27 66% 18% 1mph ENE bar29.95 falls windchill26 Imbolc
Waning Crescent of the Winter Moon
A strange, sometimes troubling struggle has broken out in the responsible section of my Self. The sometimes subtle, sometimes hammer blow obvious skirmishes have me puzzled about what actions to take, if any. The formal study of Daoism I began a couple of weeks ago has begun to push me in a way that I hope will resolve this matter, or at least give me a way to handle it.
The struggle is over politics. As I’ve written elsewhere politics defined my life during my late teens, 20’s, 30’s and early 40’s. That is to say, by my junior year in high school I was a political animal, a politician and an activist. President of my high school class for my freshman, junior and senior years, a favorite teacher pushed the Little United Nations Assembly of Indiana to accept me as the presiding officer for the 1965 Little United Nations. The year before I represented the Republic of Chad. In the fall of 1965 we protested the CIA recruiters on the campus of Wabash and I never looked back.
Draft eligible and permanently active from that point forward I got involved in civil rights, student rights and anti-war politics. I was a student senator for three years at Ball State, then ran an unsuccessful campaign for president of the student body. I helped organize and lead anti-draft and anti-war rallies, marches and teach-ins.
In seminary I pushed the seminary on anti-war politics, became an early feminist and began a ten year involvement with anti-racism training.
While working at Community Involvement Programs as their janitor and weekend counselor, I lived in the Stevens Square Neighborhood. There I got involved in neighborhood level politics, leading an effort to push General Mills out of the community and organizing the Stevens Square Neighborhood Association. Made a lot of friends and few enemies. It was fun. This was the 1970’s.
In 1978 the Presbytery of the Twin Cities Area hired me to work on the West Bank as a community minister. I got involved in community based economic development, building affordable housing, organizing against unemployment and for broader community involvement in the management of philanthropy.
In 1984 I left the West Bank and took over urban missions for the Presbytery which expanded the arena of action. In various ways I was still at it when I met Kate in 1988.
Over all this time I had a very active hand in DFL politics working at the precinct, congressional and state levels. Then I left the Presbytery in 1991. Not long after that Kate and I moved to Andover.
Since then my political work has shrunk to near nothing. I send the occasional e-mail, make a phone call, show up (sometimes) at the precinct caucus, but I’m part of no ongoing, organized effort to make or change policy. The whole climate change issue is fraught with political issues of real import, many of them. I’m interested, especially in water related issues and Lake Superior. Yet I do almost nothing.

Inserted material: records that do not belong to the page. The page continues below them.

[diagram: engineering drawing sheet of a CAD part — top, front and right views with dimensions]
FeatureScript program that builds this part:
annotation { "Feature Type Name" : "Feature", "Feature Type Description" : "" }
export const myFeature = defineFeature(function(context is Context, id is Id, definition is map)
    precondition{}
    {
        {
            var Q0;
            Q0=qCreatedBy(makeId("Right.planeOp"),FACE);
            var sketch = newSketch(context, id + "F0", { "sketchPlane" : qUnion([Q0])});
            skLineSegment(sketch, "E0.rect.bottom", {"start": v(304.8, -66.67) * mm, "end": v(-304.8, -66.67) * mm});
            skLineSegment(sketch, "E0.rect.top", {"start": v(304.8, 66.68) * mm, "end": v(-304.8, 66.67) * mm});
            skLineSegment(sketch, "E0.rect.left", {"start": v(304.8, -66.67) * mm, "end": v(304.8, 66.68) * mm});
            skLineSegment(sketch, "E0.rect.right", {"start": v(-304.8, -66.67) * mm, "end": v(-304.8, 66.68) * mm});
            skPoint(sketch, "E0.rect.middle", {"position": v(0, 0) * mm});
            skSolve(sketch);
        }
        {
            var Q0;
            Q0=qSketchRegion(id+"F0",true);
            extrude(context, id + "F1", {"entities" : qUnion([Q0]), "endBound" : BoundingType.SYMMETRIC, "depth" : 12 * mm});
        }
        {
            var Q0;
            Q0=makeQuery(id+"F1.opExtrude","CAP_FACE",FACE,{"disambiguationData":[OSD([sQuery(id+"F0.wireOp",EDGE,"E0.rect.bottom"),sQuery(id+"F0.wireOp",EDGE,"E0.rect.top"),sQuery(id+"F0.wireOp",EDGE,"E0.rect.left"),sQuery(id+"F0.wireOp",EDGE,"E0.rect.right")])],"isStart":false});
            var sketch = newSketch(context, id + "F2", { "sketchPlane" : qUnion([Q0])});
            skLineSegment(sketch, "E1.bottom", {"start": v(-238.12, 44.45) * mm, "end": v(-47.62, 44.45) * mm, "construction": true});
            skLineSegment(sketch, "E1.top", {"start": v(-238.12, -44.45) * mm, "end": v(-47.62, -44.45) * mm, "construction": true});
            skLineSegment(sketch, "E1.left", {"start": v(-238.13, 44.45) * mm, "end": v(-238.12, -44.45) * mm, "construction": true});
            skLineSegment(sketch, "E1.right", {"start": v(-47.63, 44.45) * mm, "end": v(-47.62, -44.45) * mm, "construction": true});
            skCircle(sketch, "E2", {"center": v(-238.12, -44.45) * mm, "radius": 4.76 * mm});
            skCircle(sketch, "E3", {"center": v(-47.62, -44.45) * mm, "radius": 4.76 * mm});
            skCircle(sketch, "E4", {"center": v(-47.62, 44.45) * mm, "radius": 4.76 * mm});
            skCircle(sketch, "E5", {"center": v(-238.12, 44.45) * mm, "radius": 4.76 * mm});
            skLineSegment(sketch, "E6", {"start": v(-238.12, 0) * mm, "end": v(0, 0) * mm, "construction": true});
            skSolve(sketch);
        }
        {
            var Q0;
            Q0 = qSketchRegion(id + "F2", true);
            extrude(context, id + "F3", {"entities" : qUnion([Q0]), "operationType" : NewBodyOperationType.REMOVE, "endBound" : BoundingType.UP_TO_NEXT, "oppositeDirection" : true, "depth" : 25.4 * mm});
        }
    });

The 1960’s was a “If you’re not part of the solution, you’re part of the problem.” era. My political superego came into maturity in those times and this notion became a benchmark for my own assessment of responsible behavior.
Thus, the struggle. I wonder, sometimes, where this guy went, this political guy. It’s like he crawled under a rock, but that’s not so. No, this is a struggle that has moved back and forth in my mind since the move to Andover.
Now the Daoist studies I’ve engaged propose a way of addressing it. Daoism suggests that there are times to retreat and times to advance, times which call for more yang, times which call for more yin. The wise man, Daoism says, adjusts his inner life to what it calls the temporary conditions, the way the Tao manifests itself. This area of Daoist studies has my attention right now. I’ll keep you informed because this struggle is not productive and it’s not over.